DATA EXTRACT
--

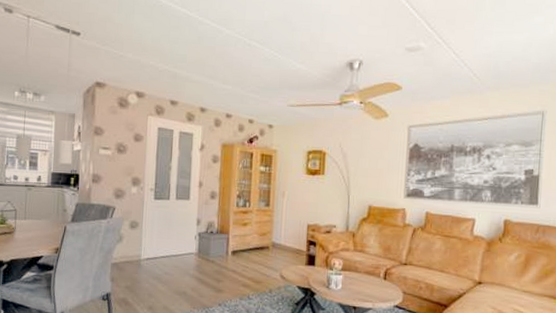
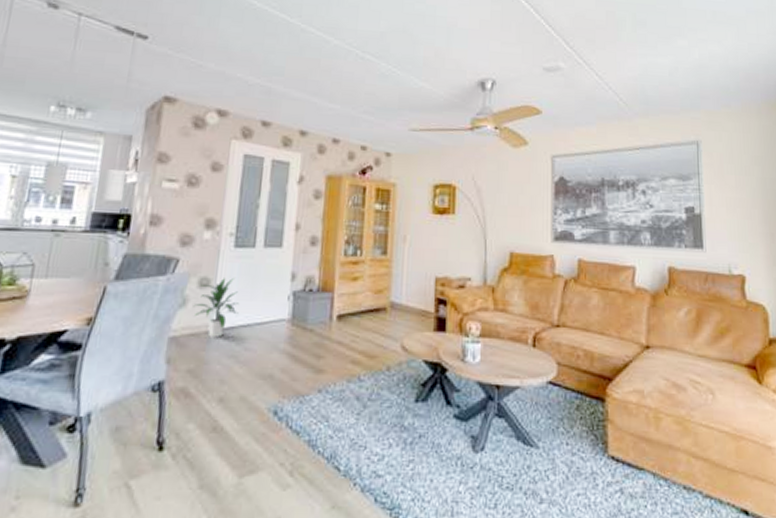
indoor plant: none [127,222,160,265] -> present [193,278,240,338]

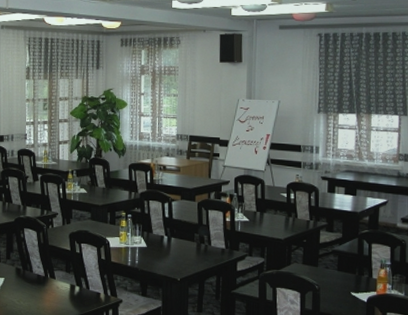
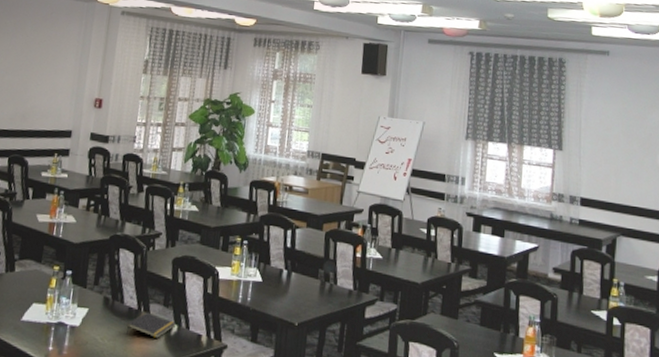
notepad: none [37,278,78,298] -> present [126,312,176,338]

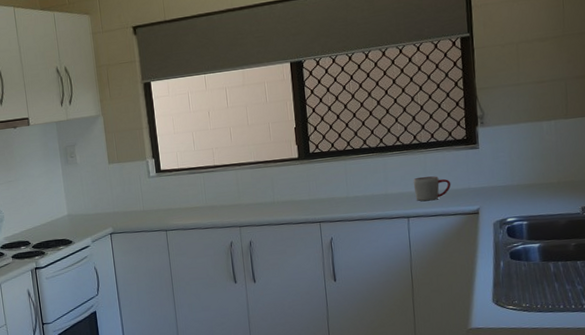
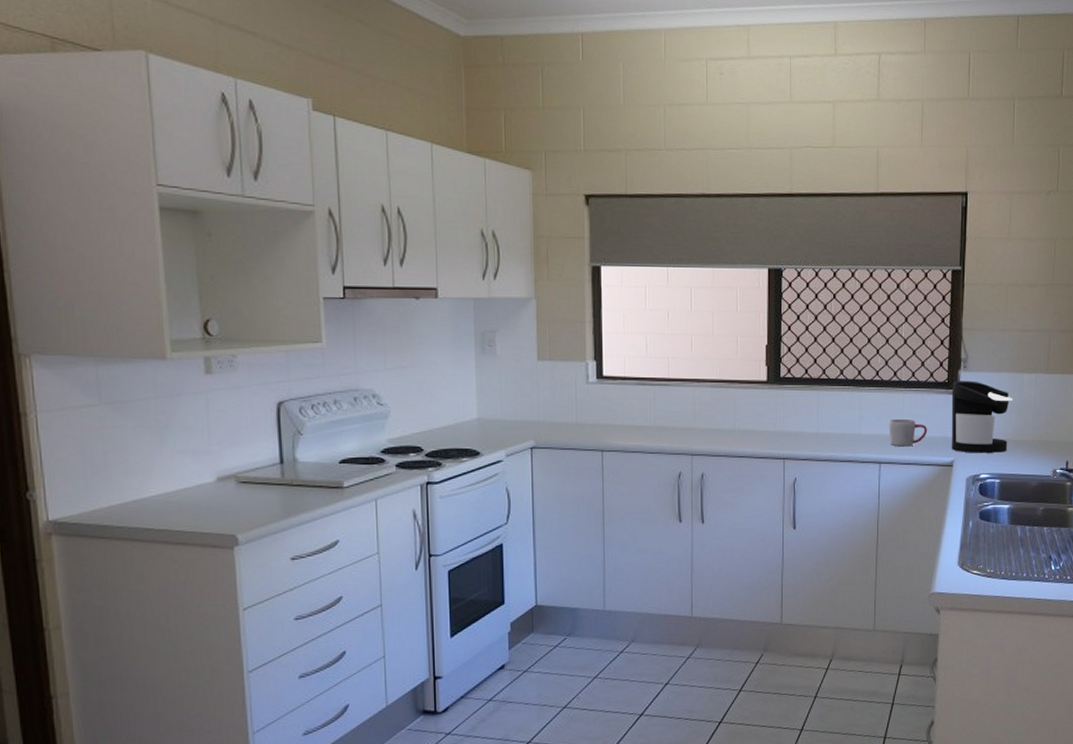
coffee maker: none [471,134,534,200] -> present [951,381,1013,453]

--

Return all of the lines above without alteration, minus the pictures.

EXERCISE ANSWER
indoor plant: none [127,222,160,265] -> present [193,278,240,338]

notepad: none [37,278,78,298] -> present [126,312,176,338]

coffee maker: none [471,134,534,200] -> present [951,381,1013,453]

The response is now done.